Aerial Views

This photo was taken from above Fleet Lane.

Three of the aerial views on this page were taken in 1932. The first clearly shows the extensive Armitage stone quarry and the marl quarry where clay was dug for the two brick making kilns with the tall chimneys. The road in the foreground is Eshald Lane, previously known as Hesp Lane. To the right of the centre is a shed with four bays where grindstones were cut. On the horizon you can see Woodlesford church and to its left the tall chimney of Hulse’s factory, formerly Oddie’s paper mill. The stone under land behind the houses in New Woodlesford had largely been worked out by the 1930s and the area was used for allotments and piggeries before it was turned into a recreation ground with a football pitch and bowling green. (Photos courtesy Terry Elms.) 

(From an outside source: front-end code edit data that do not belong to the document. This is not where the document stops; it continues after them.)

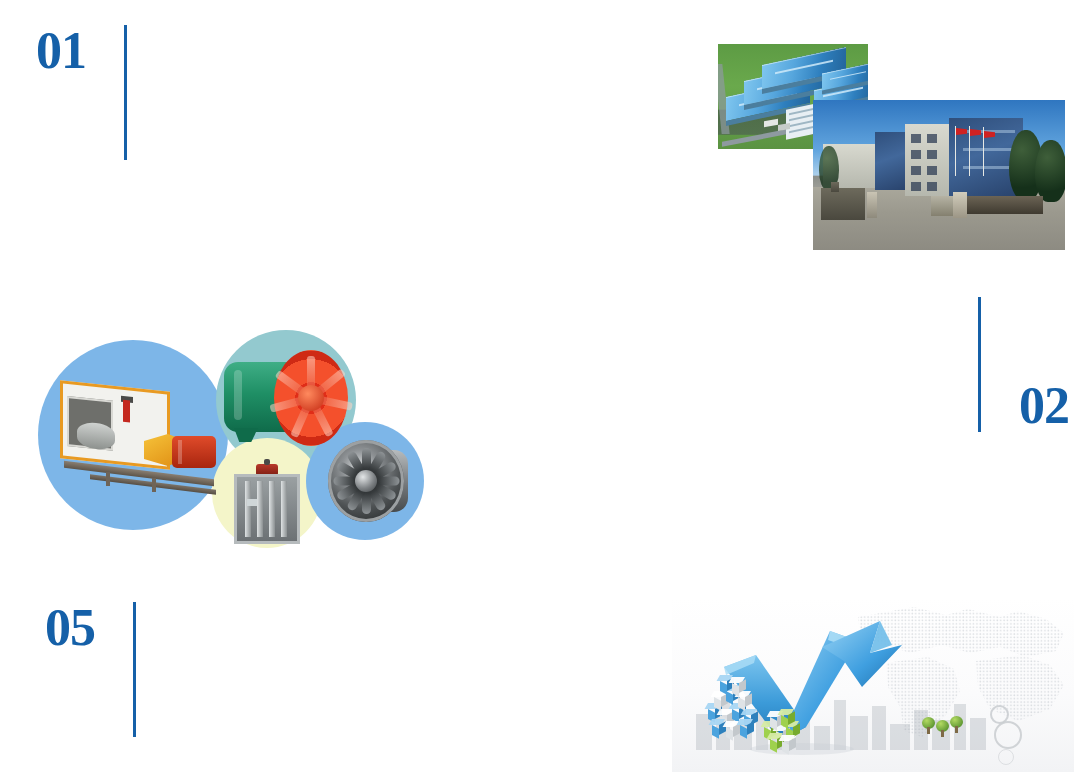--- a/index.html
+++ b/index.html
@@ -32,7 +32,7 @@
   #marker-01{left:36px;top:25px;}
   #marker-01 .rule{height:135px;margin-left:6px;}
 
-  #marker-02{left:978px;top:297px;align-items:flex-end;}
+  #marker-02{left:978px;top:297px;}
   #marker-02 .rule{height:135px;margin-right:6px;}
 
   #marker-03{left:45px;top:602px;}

This photo was taken from roughly above the Old Masons pub. In the foreground is a garage with four petrol pumps on Aberford Road opened by Harry Brook in the 1920s. Behind the garage is an old quarry working filled with water, now the site of the Lidl supermarket. On the right of the picture is Fleet Lane. One of the buildings on the edge of the quarry housed Young and Doggett’s traction engines. The small building over the road from the garage was a shoe shop. In the distance behind the brick kilns Water Haigh colliery’s railway sidings are filled with empty coal wagons.
This view shows Fleet Lane in the foreground. In the distance is Bentley’s brewery with its water tower and chimney.
This view was taken in 2008 by Stephen Ward of the Rothwell Record. It clearly shows the railway and All Saint’s council estate which was built after the Second World War. Also between the railway and the Aire and Calder Navigation is the Maltings estate on the site of Bentley’s brewery. Toward’s the top of the picture the narrowest area between the canal and the railway was the site of a mine shaft dug in the 1870s.